A senior vice president at the Union for Reform Judaism, Rabbi Pesner said in a statement released Jan. 18 that he was “encouraged” to run and in response, spent several weeks meeting with business, civil, religious and political leaders, donors and activists to discuss the possibility.

Rabbi Pesner founded the Reform movement’s congregational community organizing arm, Just Congregations, and was also actively involved in the effort to pass health care reform in Massachusetts, an experience he cites as one that inspired him to consider running for office.

In the end, he decided that the timing wasn’t right for his family. Rabbi Pesner is married with four daughters between the ages of 8 and 14; his wife runs her own law practice and they share parenting responsibilities, like carpool.

Also, in an interview with The Jewish Week before he decided, Rabbi Pesner said he had to think carefully about the risks he would run as a parent in exposing his children to public scrutiny.

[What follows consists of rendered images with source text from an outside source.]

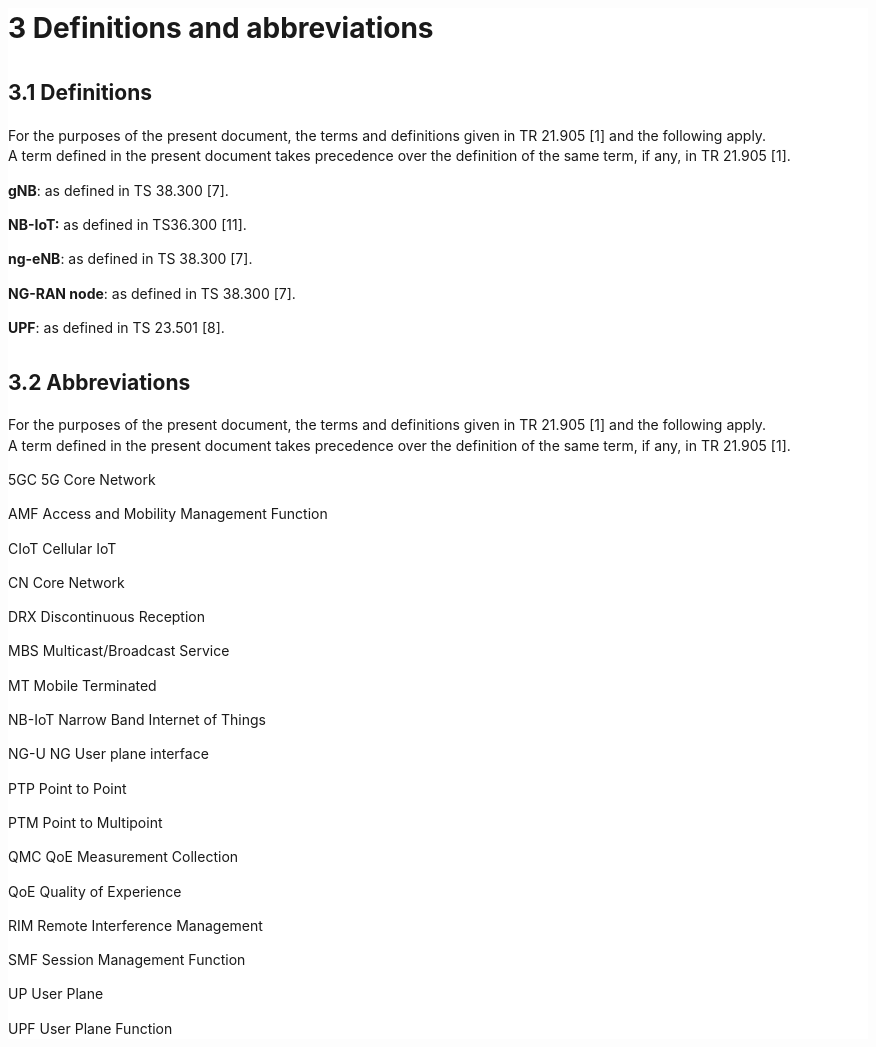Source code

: 3 Definitions and abbreviations
===============================

3.1 Definitions
---------------

For the purposes of the present document, the terms and definitions
given in TR 21.905 \[1\] and the following apply.\
A term defined in the present document takes precedence over the
definition of the same term, if any, in TR 21.905 \[1\].

**gNB**: as defined in TS 38.300 \[7\].

**NB-IoT:** as defined in TS36.300 \[11\].

**ng-eNB**: as defined in TS 38.300 \[7\].

**NG-RAN node**: as defined in TS 38.300 \[7\].

**UPF**: as defined in TS 23.501 \[8\].

3.2 Abbreviations
-----------------

For the purposes of the present document, the terms and definitions
given in TR 21.905 \[1\] and the following apply.\
A term defined in the present document takes precedence over the
definition of the same term, if any, in TR 21.905 \[1\].

5GC 5G Core Network

AMF Access and Mobility Management Function

CIoT Cellular IoT

CN Core Network

DRX Discontinuous Reception

MBS Multicast/Broadcast Service

MT Mobile Terminated

NB-IoT Narrow Band Internet of Things

NG-U NG User plane interface

PTP Point to Point

PTM Point to Multipoint

QMC QoE Measurement Collection

QoE Quality of Experience

RIM Remote Interference Management

SMF Session Management Function

UP User Plane

UPF User Plane Function
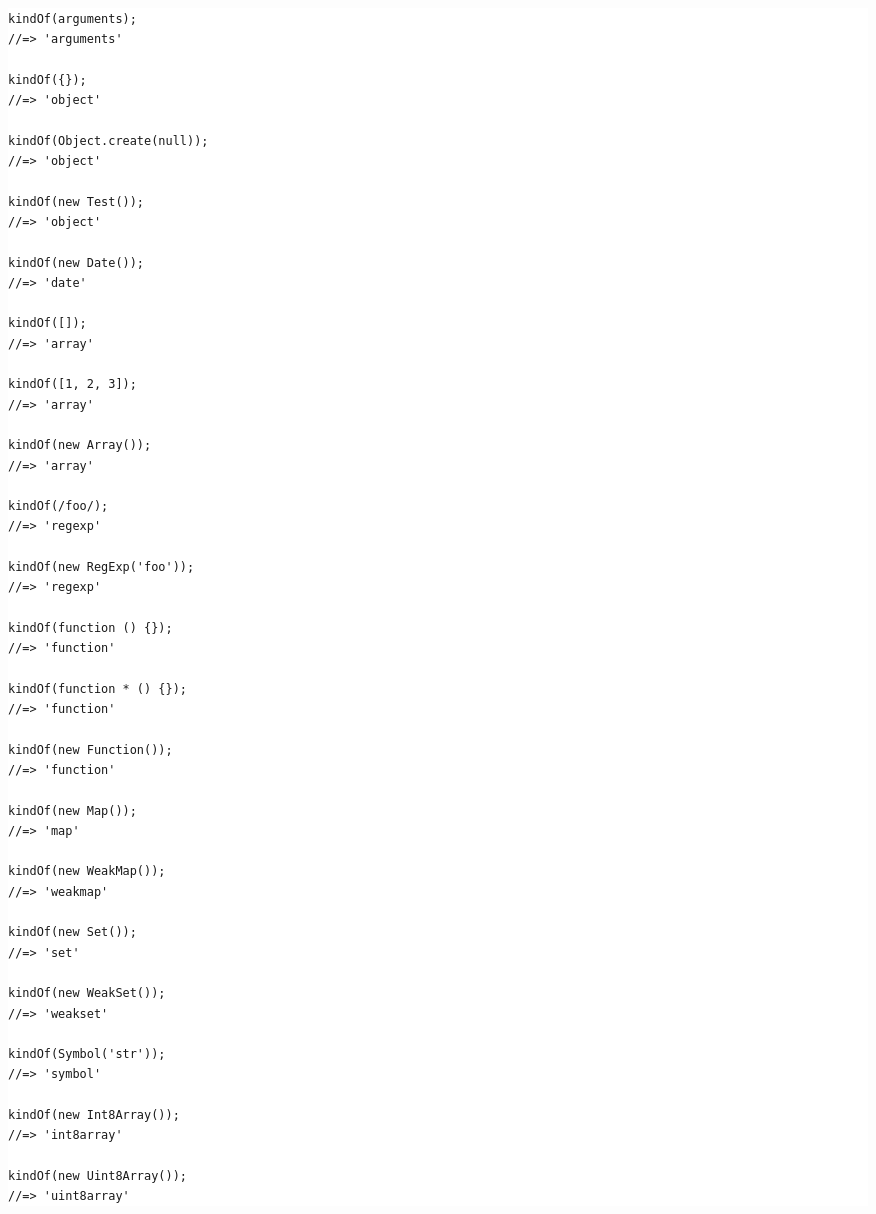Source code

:     kindOf(arguments);
    //=> 'arguments'

    kindOf({});
    //=> 'object'

    kindOf(Object.create(null));
    //=> 'object'

    kindOf(new Test());
    //=> 'object'

    kindOf(new Date());
    //=> 'date'

    kindOf([]);
    //=> 'array'

    kindOf([1, 2, 3]);
    //=> 'array'

    kindOf(new Array());
    //=> 'array'

    kindOf(/foo/);
    //=> 'regexp'

    kindOf(new RegExp('foo'));
    //=> 'regexp'

    kindOf(function () {});
    //=> 'function'

    kindOf(function * () {});
    //=> 'function'

    kindOf(new Function());
    //=> 'function'

    kindOf(new Map());
    //=> 'map'

    kindOf(new WeakMap());
    //=> 'weakmap'

    kindOf(new Set());
    //=> 'set'

    kindOf(new WeakSet());
    //=> 'weakset'

    kindOf(Symbol('str'));
    //=> 'symbol'

    kindOf(new Int8Array());
    //=> 'int8array'

    kindOf(new Uint8Array());
    //=> 'uint8array'
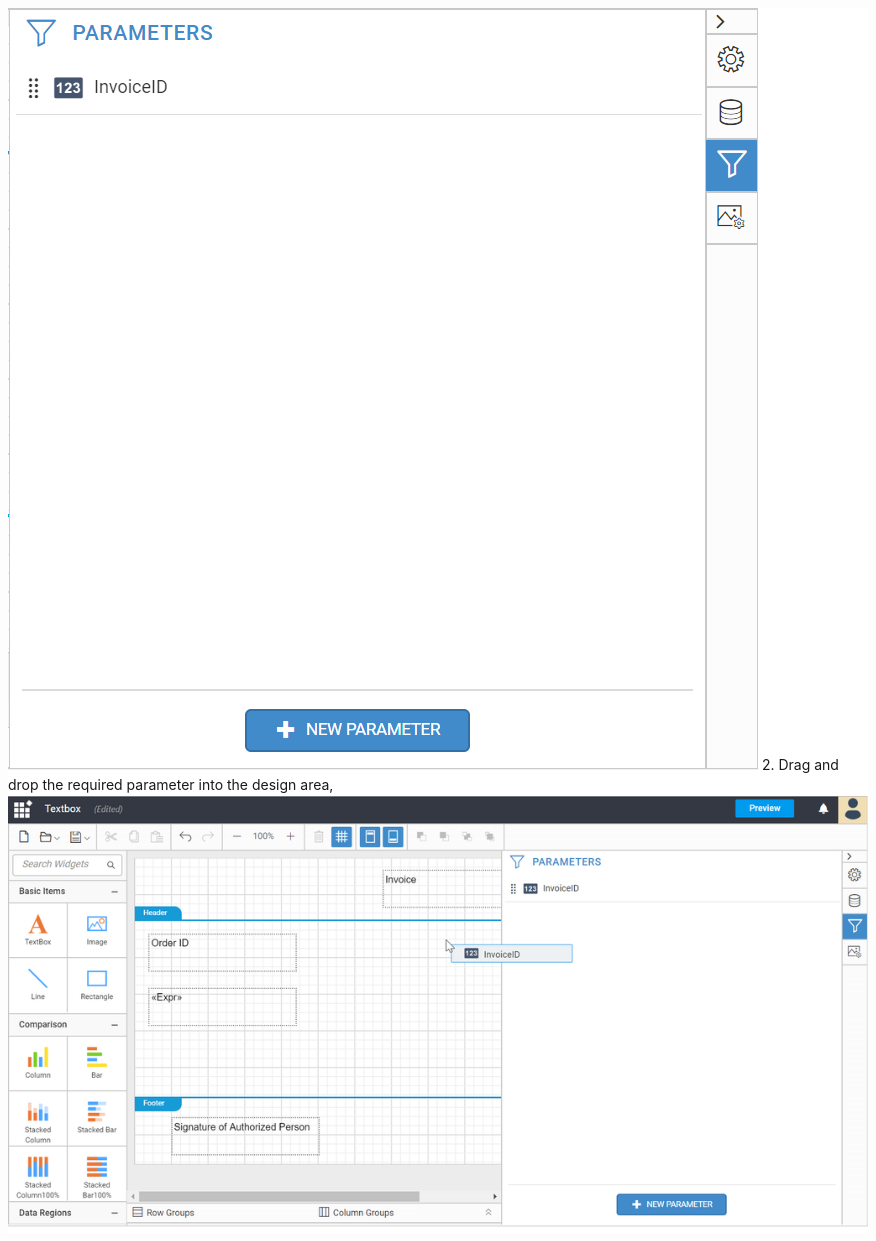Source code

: ![Design report using textbox](/static/assets/on-premise/images/report-designer/report-items/textbox/parameter-list-view.png)
2. Drag and drop the required parameter into the design area,
![Design report using textbox](/static/assets/on-premise/images/report-designer/report-items/textbox/drag-and-drop-parameter.png)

The timing of such a run, with an election only six months away, would also have made it a challenge to assemble a team and raise sufficient funds, especially for an outsider candidate.

But his rabbinate has long been entwined with politics, and Rabbi Pesner is careful to say that he is still open to running for public office.

“I will continue to be a leader who brings people together across lines of race, class, and faith, to overcome partisan polarization in service of our shared values and our vision for a better world,” he said in the statement. “Perhaps there will be a time in the future when the call to elected leadership will make sense for me and my family.”

The decision not to run was a difficult one for him, he told The Jewish Week. His voice breaking, he said that he especially hated to disappoint the young activists who were urging him to go for it, and he regretted passing up for the moment a chance to “model his values” by running for office.